Archive for March, 2012
So one of the Nexenta systems that I’ve been working on quadrupled memory, and ever since then has been having some issues (as detailed in the previous post – that was actually supposed to go live a few weeks ago). Lots of time spend on Skype with Nexenta support has led us in a few directions. Yesterday, we made a breakthrough.
We have been able to successfully correlate VMware activities with the general wackyness of our Nexenta system. This occurs at the end of a snapshot removal, or at the end of a storage vmotion. Yesterday, we stumbled across something that we hadn’t noticed before. After running the storage vmotion, the Nexenta freed up the same amount of RAM from the ARC cache as the size of the VMDK that just got moved. This told us something very interesting.

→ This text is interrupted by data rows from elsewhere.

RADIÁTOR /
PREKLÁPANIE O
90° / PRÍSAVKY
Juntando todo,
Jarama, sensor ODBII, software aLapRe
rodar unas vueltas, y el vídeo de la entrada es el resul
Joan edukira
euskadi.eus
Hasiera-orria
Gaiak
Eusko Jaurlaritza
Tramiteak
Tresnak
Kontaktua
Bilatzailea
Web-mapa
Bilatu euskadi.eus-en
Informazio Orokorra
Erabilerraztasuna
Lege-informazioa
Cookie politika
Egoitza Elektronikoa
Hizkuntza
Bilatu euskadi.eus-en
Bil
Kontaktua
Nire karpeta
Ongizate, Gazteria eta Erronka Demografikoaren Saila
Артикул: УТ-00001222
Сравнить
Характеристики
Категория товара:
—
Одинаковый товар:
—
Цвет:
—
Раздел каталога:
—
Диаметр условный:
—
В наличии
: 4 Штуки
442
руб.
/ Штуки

1 – There is no memory pressure at all. The entire VMDK got loaded into the ARC cache as it was being read out. And it wasn’t replaced.
2 – Even after tuning the arc_shrink_shift variables, we were still freeing up GOBS of memory. 50GB in this case.
3 – When we free up that much RAM, Nexenta performs some sort of cleanup, and gets _very_ busy.
After reviewing the facts of the case, we started running some dtrace scripts that I’ve come across. Arcstat.pl (from Mike Harsch) showed that as the data was being deleted from disk, arc usage was plummeting, and as soon as it settled down, the arc target size was reduced by the same amount. When that target size was reduced, bad things happened.
At the same time, I ran mpstat to show what was going on with the CPU. While this was going on, we consistently saw millions of cross-calls from one processor core to another, and 100% system time. The system was litterally falling over trying to free up RAM.
Currently the solution that we have put into place is setting arc_c_min to arc_max -1GB. This has so far prevented arc_c (target size) from shrinking aggressively and causing severe outages.
There still appears to be a little bit of a hiccup going on when we do those storage vmotions, but the settings that we are using now appear to at least be preventing the worst of the outages.
Good question. One would think that there’s never too much memory, but in some cases, you’d be dead wrong (at least, not without tuning). I’m battling that exact issue today. On a system that I’m working with, we upgraded the RAM from 48GB to 192GB of RAM. ZFS Evil Tuning guide says don’t worry, we auto-tune better than Chris Brown. I’m starting to not believe that. We’ve been intermittently seeing the system go dark (literally dropping portchannels to Cisco Nexus 5010 switches), then roaring back to life. Standard logging doesn’t appear to be giving much insight, but after digging through ZenOSS logs and multiple dtrace scripts, I think we’ve found a pattern.
It appears as though by default, Nexenta will de-allocate a certain percentage of your memory when it does memory cleanup related to the ARC cache. When you get to larger memory systems, the amount of memory it frees grows. I monitored an event where it free’d up something to the tune of 8GB of RAM. That happened to coincide with a portchannel dropping.
Through all of this, support has been great. We’ve been tuning the amount of memory it free’s up. We’ve tuned the minimum amount of RAM to free up (in an effort to get it to free memory more often). We’ve allocated more memory to ARC metadata. Pretty much we’ve thrown the kitchen sink at it. The last tweak was done today, and I’m monitoring the system to see if we continue to see problems. Hopefully, once this is all done I can post some tuneables for larger memory systems.